Chen Xuexin, Cai Ruichu, Huang Zhengting, Li Zijian, Zheng Jie, Wu Min
School of Computer Science, Guangdong University of Technology, No. 100 Waihuan Xi Road, Panyu, Guangdong, Guangzhou, 510006, China.
Pazhou Laboratory (Huangpu), No. 248 Pazhou Qiaotou Street, Haizhu, Guangdong Province, Guangzhou, 510335, China.
Brief Bioinform. 2025 Mar 4;26(2). doi: 10.1093/bib/bbaf142.
Synthetic lethality (SL) is a promising gene interaction for cancer therapy.

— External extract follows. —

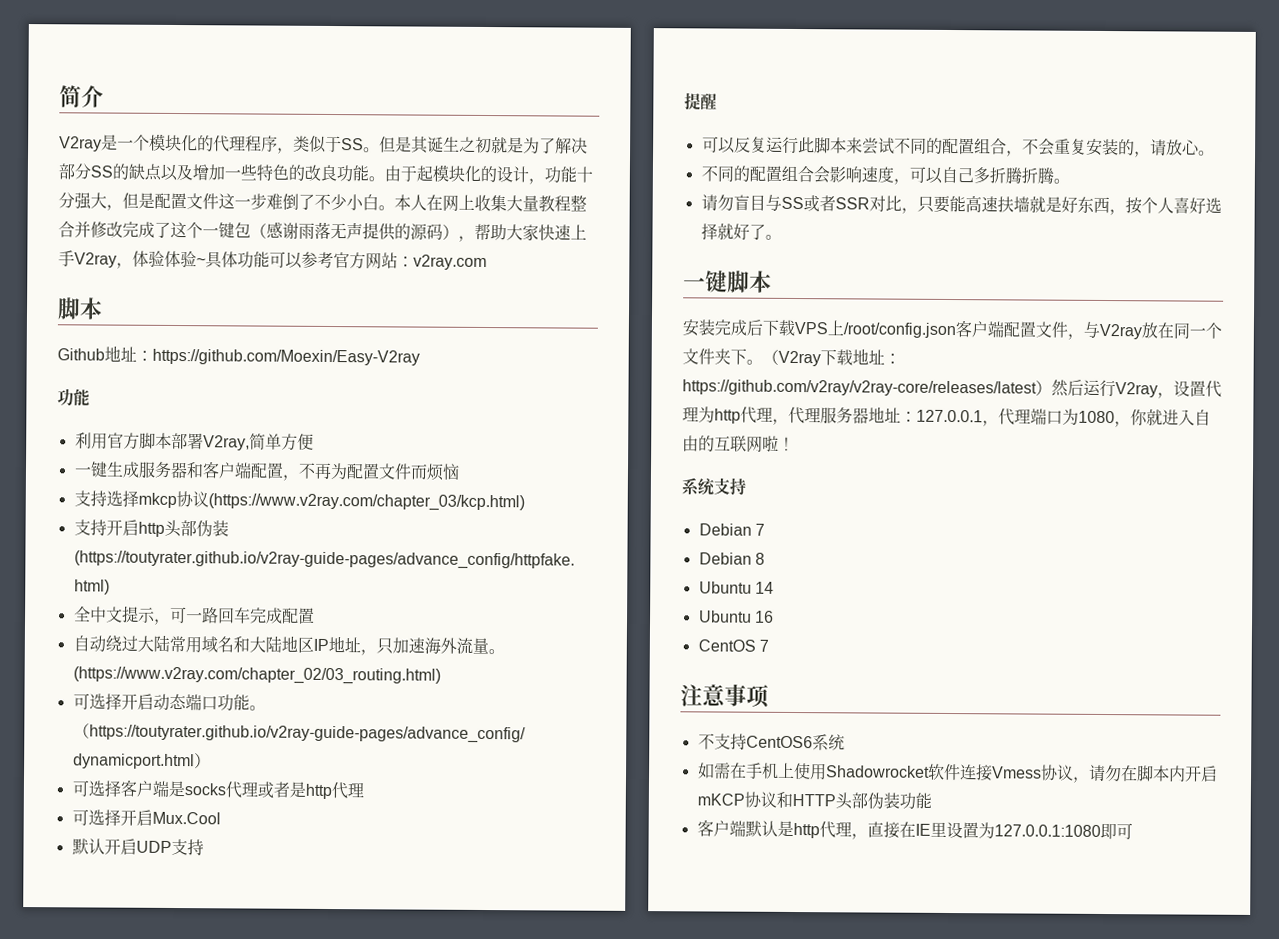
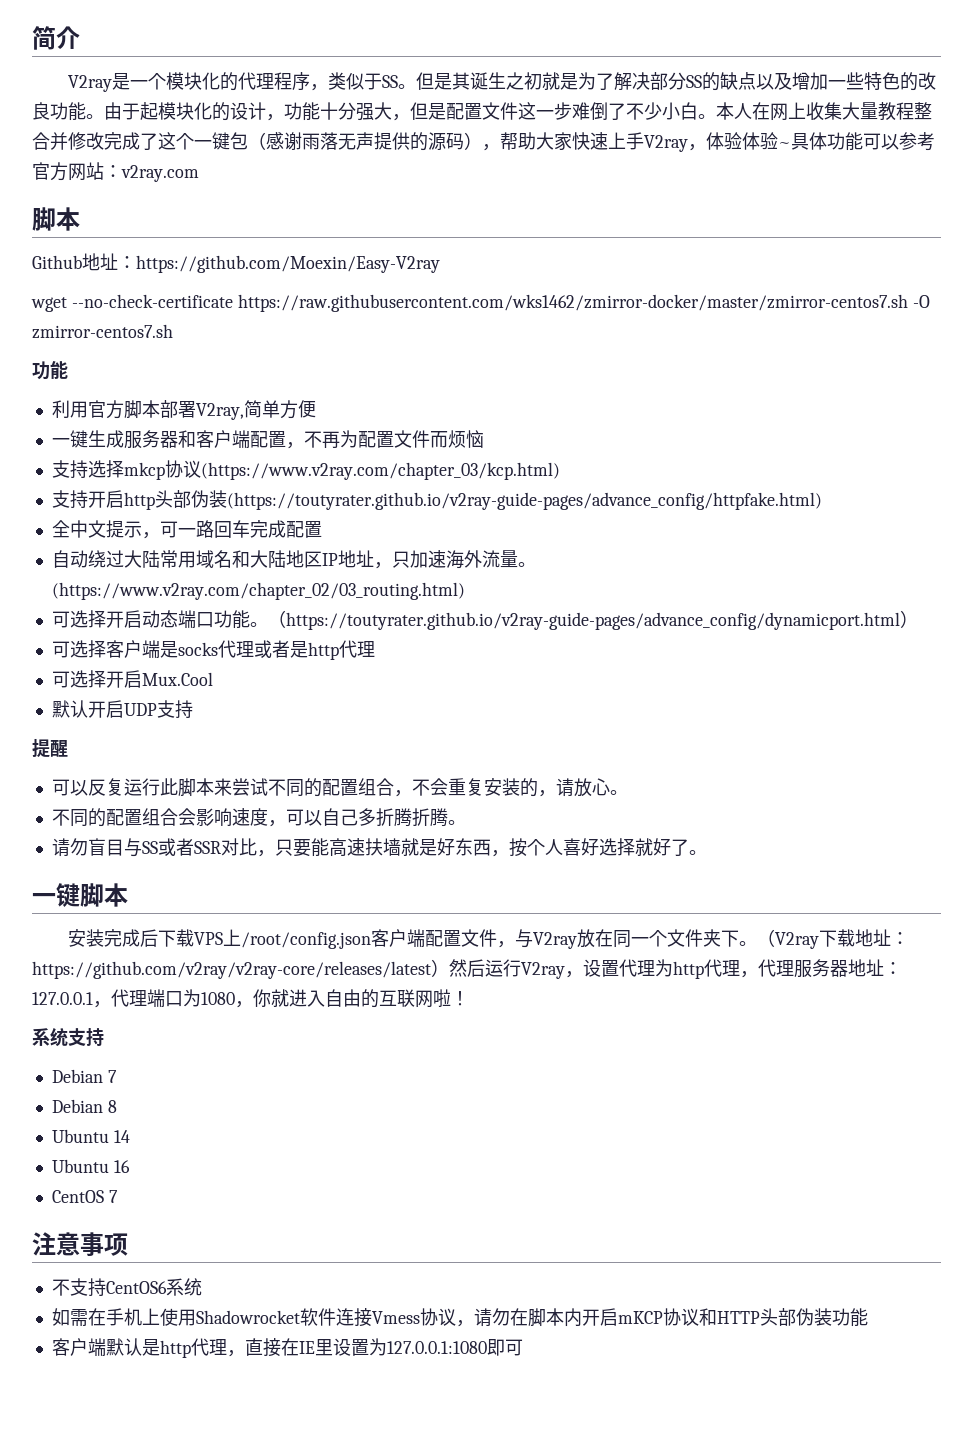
(420, 357) none -> [31,294,930,312] [32,324,173,339] // wget --no-check-certificate https://raw.githubusercontent.com/wks1462/zmirror-docker/master/zmirror-centos7.sh -O zmirror-centos7.sh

Recent SL prediction methods integrate knowledge graphs (KGs) into graph neural networks (GNNs) and employ attention mechanisms to extract local subgraphs as explanations for target gene pairs. However, attention mechanisms often lack fidelity, typically generate a single explanation per gene pair, and fail to ensure trustworthy high-order structures in their explanations. To overcome these limitations, we propose Diverse Graph Information Bottleneck for Synthetic Lethality (DGIB4SL), a KG-based GNN that generates multiple faithful explanations for the same gene pair and effectively encodes high-order structures. Specifically, we introduce a novel DGIB objective, integrating a determinant point process constraint into the standard information bottleneck objective, and employ 13 motif-based adjacency matrices to capture high-order structures in gene representations. Experimental results show that DGIB4SL outperforms state-of-the-art baselines and provides multiple explanations for SL prediction, revealing diverse biological mechanisms underlying SL inference.
合成致死(SL)是一种很有前景的癌症治疗基因相互作用。最近的SL预测方法将知识图谱(KG)集成到图神经网络(GNN)中,并采用注意力机制提取局部子图作为目标基因对的解释。然而,注意力机制往往缺乏保真度,通常每个基因对只生成一个解释,并且无法确保其解释中高阶结构的可信度。为了克服这些限制,我们提出了用于合成致死的多样图信息瓶颈(DGIB4SL),这是一种基于KG的GNN,它可以为同一基因对生成多个可靠的解释,并有效地编码高阶结构。具体来说,我们引入了一个新颖的DGIB目标,将行列式点过程约束集成到标准信息瓶颈目标中,并使用13个基于基序的邻接矩阵来捕获基因表示中的高阶结构。实验结果表明,DGIB4SL优于当前最先进的基线方法,并为SL预测提供了多种解释,揭示了SL推理背后的多种生物学机制。